Indique se cada uma das afirmações seguintes está de acordo com o texto sobre a banca de Malta. Responda sim ou não e cite as palavras exatas do texto que o comprovam.
1. O rácio de liquidez de Malta é mais alto do que a média da zona euro.
2. As eleições de 9 de março em Malta foram ganhas pelo Partido Nacionalista.
3. Em 2012, o desemprego em Malta era mais alto do que em Portugal.

Texto fornecido —
::::
Falar de reestruturação da banca de Malta só pode ser fruto de desconhecimento da realidade, diz Bonnici. “O sistema bancário é saudável, está bem capitalizado, tem um nível de liquidez elevado e é lucrativo”, sublinha, adiantando os dados conhecidos internacionalmente e que têm sido referidos pela Comissão Europeia, por agências de notação como a Fitch e a S&P e pela Bloomberg. O rácio de adequação dos fundos próprios é de 53,3% enquanto a média europeia é de 14,1%. O rácio de liquidez, particularmente importante em períodos de crise financeira, é de 19,7%, superior aos 10% da média da zona euro.
Ameaça vem de Bruxelas
Um dos riscos potenciais para Malta – tal como para o Luxemburgo – vem, ironicamente, de dentro da própria União Europeia e da pressão em relação ao que a chanceler alemã Angela Merkel e o seu ministro das Finanças Wolfgang Schauble chamaram, durante a recente crise de Chipre, de “modelo de negócio” ligado ao papel de plataformas financeiras.
Essa intromissão nos “modelos de negócio” teve inclusive uma reação dura por parte de Jean Asselborn, o ministro dos Negócios Estrangeiros do pequeno Grão-Ducado do Luxemburgo que acusou a Alemanha de hegemonismo. Berlim não tem “o direito de decidir sobre o modelo de negócio de outros países” e de os “estrangular a pretexto de assuntos técnicos financeiros”, disse então Asselborn.
Malta sentiu, também, essa realidade geopolítica, que é contada na primeira pessoa pelo ministro das Finanças maltês, o professor Edward Scicluna. Poucos dias depois de ser empossado no lugar, na sequência das eleições de 9 de março ganhas pelo Partido Trabalhista, o novo ministro teve o seu batismo nas reuniões do Eurogrupo, no pico da crise de Chipre.
A telenovela desse recente episódio provocou em Scicluna uma profunda marca, que exprimiu num artigo no jornal “The Times of Malta” logo no dia 19 de março, com o título: “Chipre: uma lição para a vida”. Nesse artigo, o ministro comentava que “a tudo o representante do governo cipriota deu o seu ‘acordo’, pois com uma pistola apontada à cabeça, teve de ser naturalmente de uma cooperação fora do comum. Mas, tiveram de passar 10 longas horas até que o corpo e a alma do ministro cipriota ficassem exaustos o suficiente para dar o seu consentimento. No exato momento em que isso aconteceu Schauble ordenou que todas as transferências bancárias de e para os bancos cipriotas cessassem imediatamente”.
QUADRO
Dimensão do sector financeiro na economia
(Valores em múltiplo do PIB)
Luxemburgo — 21,74
Malta – 7,88
Irlanda – 7,18
Chipre – 7,16
Média europeia – 3,6
Fonte: Wall Street Journal; Banco Central de Malta
FICHA
Malta
(2012)
População: 417 mil habitantes;
PIB (a preços correntes): €6,3mil milhões (3,8% do PIB português);
PIB per capita: €16.242 (104% do PIB per capita português);
Desemprego: 6,4% (compara com 15,7% em Portugal);
Dívida pública (bruta) em % do PIB: 72,1% (compara com 123,6% para Portugal);
Défice público em % do PIB: 3,3% (compara com 6,4% para Portugal)
::::
Dados extraídos —
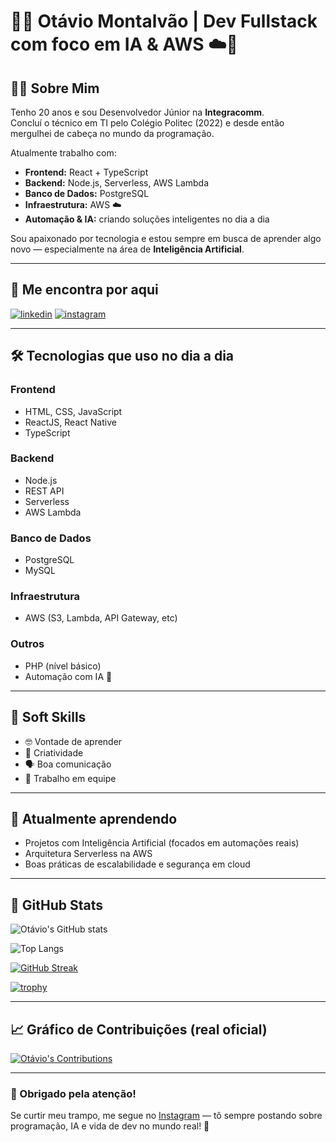 # 👨‍💻 Otávio Montalvão | Dev Fullstack com foco em IA & AWS ☁️🚀

## 🙋‍♂️ Sobre Mim

Tenho 20 anos e sou Desenvolvedor Júnior na **Integracomm**.  
Concluí o técnico em TI pelo Colégio Politec (2022) e desde então mergulhei de cabeça no mundo da programação.

Atualmente trabalho com:

- **Frontend:** React + TypeScript  
- **Backend:** Node.js, Serverless, AWS Lambda  
- **Banco de Dados:** PostgreSQL  
- **Infraestrutura:** AWS ☁️  
- **Automação & IA:** criando soluções inteligentes no dia a dia

Sou apaixonado por tecnologia e estou sempre em busca de aprender algo novo — especialmente na área de **Inteligência Artificial**.

---

## 🔗 Me encontra por aqui

[![linkedin](https://img.shields.io/badge/linkedin-0A66C2?style=for-the-badge&logo=linkedin&logoColor=white)](https://www.linkedin.com/in/otávio-montalvão-10355a207)
[![instagram](https://img.shields.io/badge/instagram-F56040?style=for-the-badge&logo=instagram&logoColor=white)](https://www.instagram.com/omontalvao_/)

---

## 🛠️ Tecnologias que uso no dia a dia

### Frontend
- HTML, CSS, JavaScript
- ReactJS, React Native
- TypeScript

### Backend
- Node.js
- REST API
- Serverless
- AWS Lambda

### Banco de Dados
- PostgreSQL
- MySQL

### Infraestrutura
- AWS (S3, Lambda, API Gateway, etc)

### Outros
- PHP (nível básico)
- Automação com IA 🤖

---

## 💼 Soft Skills

- 🤓 Vontade de aprender  
- 🧠 Criatividade  
- 🗣 Boa comunicação  
- 🤝 Trabalho em equipe  

---

## 🚧 Atualmente aprendendo

- Projetos com Inteligência Artificial (focados em automações reais)
- Arquitetura Serverless na AWS
- Boas práticas de escalabilidade e segurança em cloud

---

## 🚀 GitHub Stats

![Otávio's GitHub stats](https://github-readme-stats.vercel.app/api?username=otavio16design&show_icons=true&theme=radical&include_all_commits=true&count_private=true)

![Top Langs](https://github-readme-stats.vercel.app/api/top-langs/?username=otavio16design&layout=compact&theme=radical)

[![GitHub Streak](https://streak-stats.demolab.com?user=otavio16design&theme=radical&hide_border=true)](https://git.io/streak-stats)

[![trophy](https://github-profile-trophy.vercel.app/?username=otavio16design&theme=radical&no-bg=true&no-frame=true&column=4)](https://github.com/ryo-ma/github-profile-trophy)

---

## 📈 Gráfico de Contribuições (real oficial)

[![Otávio's Contributions](https://activity-graph.herokuapp.com/graph?username=otavio16design&theme=redical)](https://github.com/ashutosh00710/github-readme-activity-graph)

---

### 🎯 Obrigado pela atenção!

Se curtir meu trampo, me segue no [Instagram](https://www.instagram.com/omontalvao_/) — tô sempre postando sobre programação, IA e vida de dev no mundo real! 🚀
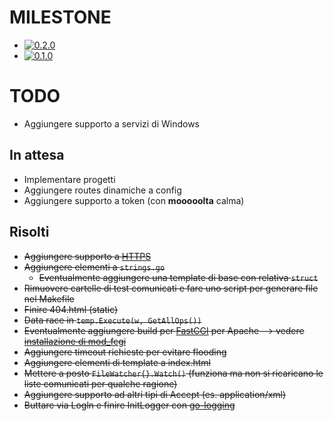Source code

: # MILESTONE
- [![0.2.0](http://progressed.io/bar/100?title=v0.2.0)](https://bitbucket.org/Baldomo/webapi-dav/commits/360a9de8917d)
- [![0.1.0](http://progressed.io/bar/100?title=v0.1.0)](https://bitbucket.org/Baldomo/webapi-dav/commits/03d5f82f2d93)

# TODO
- Aggiungere supporto a servizi di Windows

## In attesa
- Implementare progetti
- Aggiungere routes dinamiche a config
- Aggiungere supporto a token (con **mooooolta** calma)

## Risolti
- ~~Aggiungere supporto a [HTTPS](https://github.com/denji/golang-tls)~~
- ~~Aggiungere elementi a `strings.go`~~
     - ~~Eventualmente aggiungere una template di base con relativa `struct`~~
- ~~Rimuovere cartelle di test comunicati e fare uno script per generare file nel Makefile~~
- ~~Finire 404.html (static)~~
- ~~Data race in `temp.Execute(w, GetAllOps())`~~
- ~~Eventualmente aggiungere build per [FastCGI](https://github.com/bsingr/golang-apache-fastcgi/blob/master/examples/vanilla/hello_world.go) per Apache
    --> vedere [installazione di mod_fcgi](https://github.com/FastCGI-Archives/mod_fastcgi/blob/master/INSTALL.AP2.md)~~
- ~~Aggiungere timeout richieste per evitare flooding~~
- ~~Aggiungere elementi di template a index.html~~
- ~~Mettere a posto `FileWatcher{}.Watch()` (funziona ma non si ricaricano le liste comunicati per qualche ragione)~~
- ~~Aggiungere supporto ad altri tipi di Accept (es. application/xml)~~
- ~~Buttare via Logln e finire InitLogger con [go-logging](https://godoc.org/github.com/op/go-logging)~~
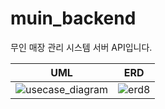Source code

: # muin_backend
무인 매장 관리 시스템 서버 API입니다.

|UML|ERD|
|:---:|:---:|
|![usecase_diagram](https://user-images.githubusercontent.com/30483337/133754793-bfde776b-4396-4adc-be04-deb1a61c1bd5.jpeg)|![erd8](https://user-images.githubusercontent.com/30483337/144346215-7f92e530-2155-4671-8eb6-035c1d99bfea.png)|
::::
Exercício resolvido —
1. Sim: "O rácio de liquidez, particularmente importante em períodos de crise financeira, é de 19,7%, superior aos 10% da média da zona euro."
2. Não: "na sequência das eleições de 9 de março ganhas pelo Partido Trabalhista"
3. Não: "Desemprego: 6,4% (compara com 15,7% em Portugal)"